WORK REQUIRED: Search the records for the word "input" and pick out every line that has it.

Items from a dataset
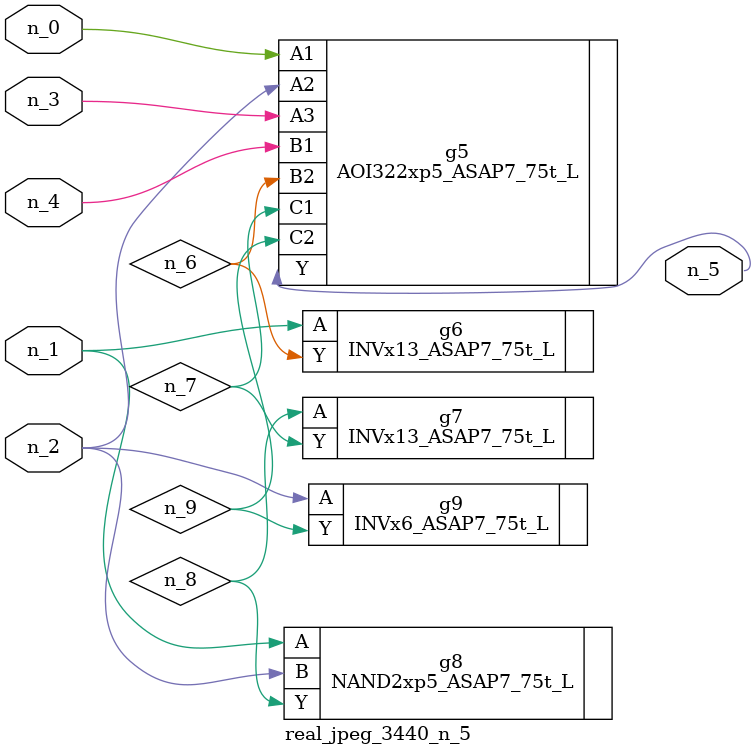
<source format=v>
module real_jpeg_3440_n_5 (n_4, n_0, n_1, n_2, n_3, n_5);

input n_4;
input n_0;
input n_1;
input n_2;
input n_3;

output n_5;

wire n_8;
wire n_6;
wire n_7;
wire n_9;

AOI322xp5_ASAP7_75t_L g5 ( 
.A1(n_0),
.A2(n_2),
.A3(n_3),
.B1(n_4),
.B2(n_6),
.C1(n_7),
.C2(n_9),
.Y(n_5)
);

INVx13_ASAP7_75t_L g6 ( 
.A(n_1),
.Y(n_6)
);

NAND2xp5_ASAP7_75t_L g8 ( 
.A(n_1),
.B(n_2),
.Y(n_8)
);

INVx6_ASAP7_75t_L g9 ( 
.A(n_2),
.Y(n_9)
);

INVx13_ASAP7_75t_L g7 ( 
.A(n_8),
.Y(n_7)
);


endmodule
</source>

TASK RESULT:
input n_4;
input n_0;
input n_1;
input n_2;
input n_3;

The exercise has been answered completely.